This material is subject to the terms and conditions of the license [Creative Commons CC BY-NC-SA 4.0](https://creativecommons.org/licenses/by-nc-sa/4.0/). Free use is permitted for any non-comercial purpose with an obligatory indication of the names of the authors and of the source.
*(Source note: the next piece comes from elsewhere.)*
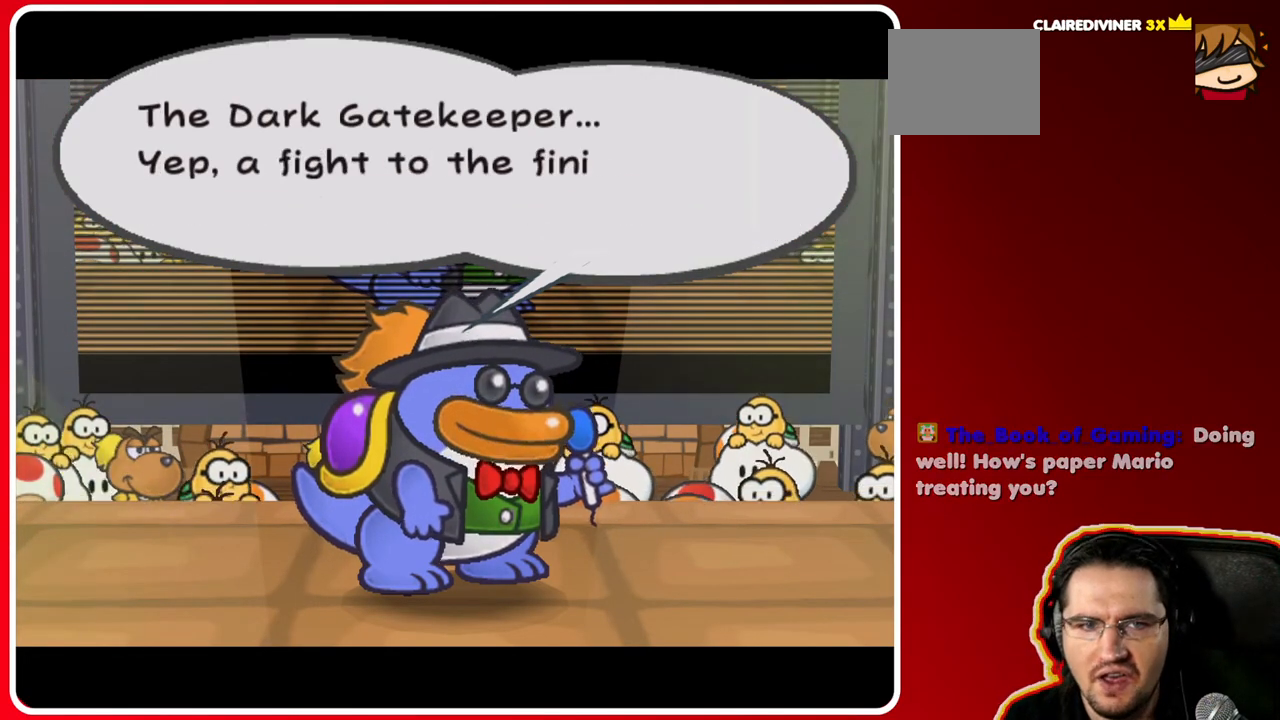
{"buttons": [], "left_stick": "center", "right_stick": "center", "events": []}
## <center>Assignment #6. Part 1
### <center> Beating benchmarks in "Catch Me If You Can: Intruder Detection through Webpage Session Tracking"
    
[Competition](https://www.kaggle.com/c/catch-me-if-you-can-intruder-detection-through-webpage-session-tracking2). The task is to beat "Assignment 6 baseline".

In [1]:
import warnings
warnings.filterwarnings('ignore')
%matplotlib inline
from matplotlib import pyplot as plt
import seaborn as sns
import os
import numpy as np
import pandas as pd
import pickle
import lightgbm as lgb
from scipy.sparse import csr_matrix, hstack
from sklearn.preprocessing import StandardScaler, OneHotEncoder
from sklearn.model_selection import StratifiedKFold
from sklearn.metrics import roc_auc_score
from sklearn.linear_model import LogisticRegression, LogisticRegressionCV
from sklearn.feature_extraction.text import TfidfVectorizer, TfidfTransformer, CountVectorizer
from sklearn.model_selection import GridSearchCV

Reading original data

In [2]:
PATH_TO_DATA = ('../../data')
train_df = pd.read_csv(os.path.join(PATH_TO_DATA, 'websites_train_sessions.csv'), index_col='session_id')
test_df = pd.read_csv(os.path.join(PATH_TO_DATA, 'websites_test_sessions.csv'), index_col='session_id')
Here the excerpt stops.